I use them. In short, it's a good way, if you want to have some attributes shared. Granted, you could write set/get functions for them, but if there is no validation, then what's the point? It's also faster.
Consider this: you have a class which is your base class. It has quite a few attributes you wan't to use in the child objects. You could write a get/set function for each, or you can just set them.
My typical example is a file/stream handler. You want to access the handler (i.e. file descriptor), but you want to hide it from other classes. It's way easier than writing a set/get function for it.
I think protected attributes are a bad idea. I use CheckStyle to enforce that rule with my Java development teams.
In general, yes. A protected method is usually better.
In use, there is a level of simplicity given by using a protected final variable for an object that is shared by all the children of a class. I'd always advise against using it with primitives or collections since the contracts are impossible to define for those types.
Lately I've come to separate stuff you do with primitives and raw collections from stuff you do with well-formed classes. Primitives and collections should ALWAYS be private.
Also, I've started occasionally exposing public member variables when they are declaired final and are well-formed classes that are not too flexible (again, not primitives or collections).
This isn't some stupid shortcut, I thought it out pretty seriously and decided there is absolutely no difference between a public final variable exposing an object and a getter.
It depends on what you want. If you want a fast class then data should be protected and use protected and public methods.
Because I think you should assume that your users who derive from your class know your class quite well or at least they have read your manual at the function they going to override.

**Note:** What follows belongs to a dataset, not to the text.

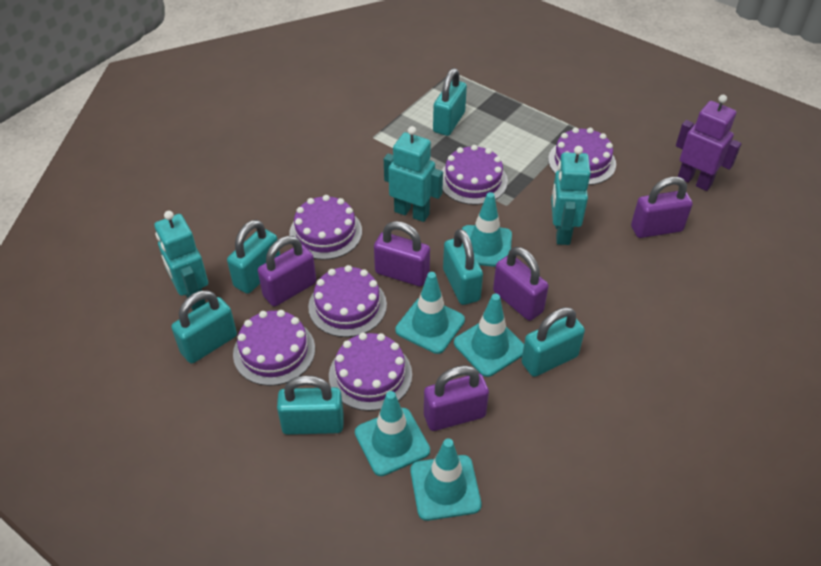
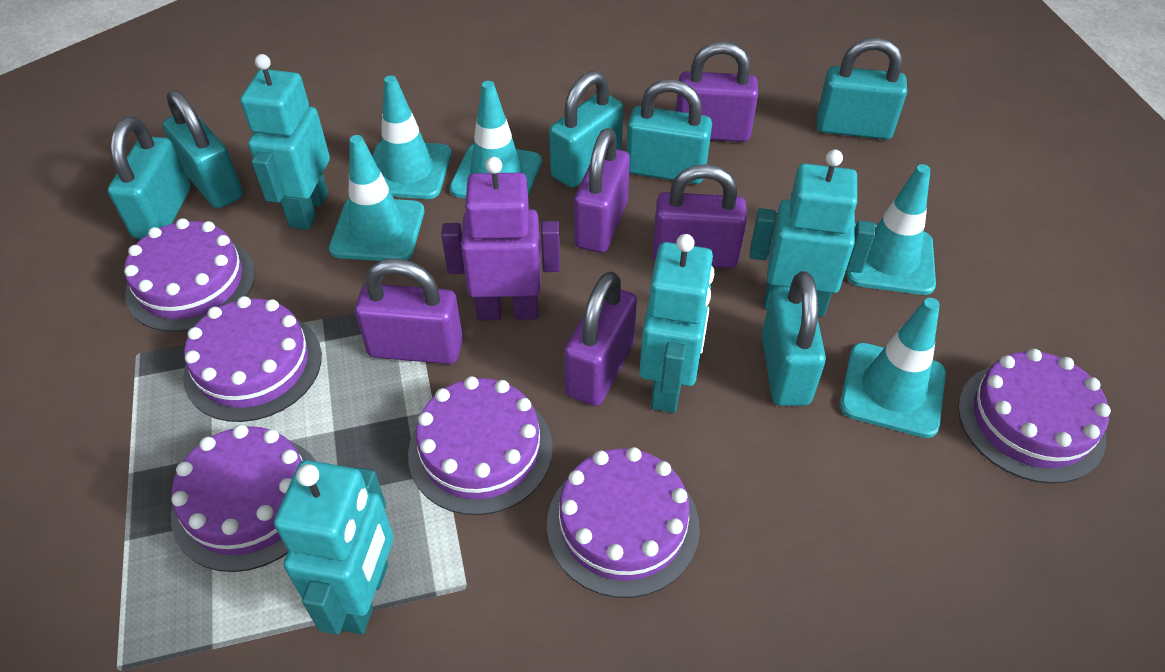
turquoise robot: [154,211,208,311] [384,126,443,222] [551,146,591,245] = 3 -> [240,54,330,230] [274,460,394,635] [639,234,714,413] [750,150,875,317] = 4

If your users mess with your class it is not your problem. Every malicious user can add the following lines when overriding one of your virtuals:
(C#)
static Random rnd=new Random();
//...
if (rnd.Next()%1000==0) throw new Exception("My base class sucks! HAHAHAHA! xD");
//...
You can't seal every class to prevent this.
Of course if you want a constraint on some of your fields then use accessor functions or properties or something you want and make that field private because there is no other solution...
But I personally don't like to stick to the oop principles at all costs. Especially making properties with the only purpose to make data members private.
(C#):
private _foo;
public foo
{
get {return _foo;}
set {_foo=value;}
}
This was my personal opinion.
But do what your boss require (if he wants private fields than do that.)
I use protected variables/attributes within base classes that I know I don't plan on changing into methods. That way, subclasses have full access to their inherited variables, and don't have the (artificially created) overhead of going through getters/setters to access them. An example is a class using an underlying I/O stream; there is little reason not to allow subclasses direct access to the underlying stream.
This is fine for member variables that are used in direct simple ways within the base class and all subclasses. But for a variable that has a more complicated use (e.g., accessing it causes side effects in other members within the class), a directly accessible variable is not appropriate. In this case, it can be made private and public/protected getters/setters can be provided instead. An example is an internal buffering mechanism provided by the base class, where accessing the buffers directly from a subclass would compromise the integrity of the algorithms used by the base class to manage them.
It's a design judgment decision, based on how simple the member variable is, and how it is expected to be so in future versions.
Encapsulation is great, but it can be taken too far. I've seen classes whose own private methods accessed its member variables using only getter/setter methods. This is overkill, since if a class can't trust its own private methods with its own private data, who can it trust?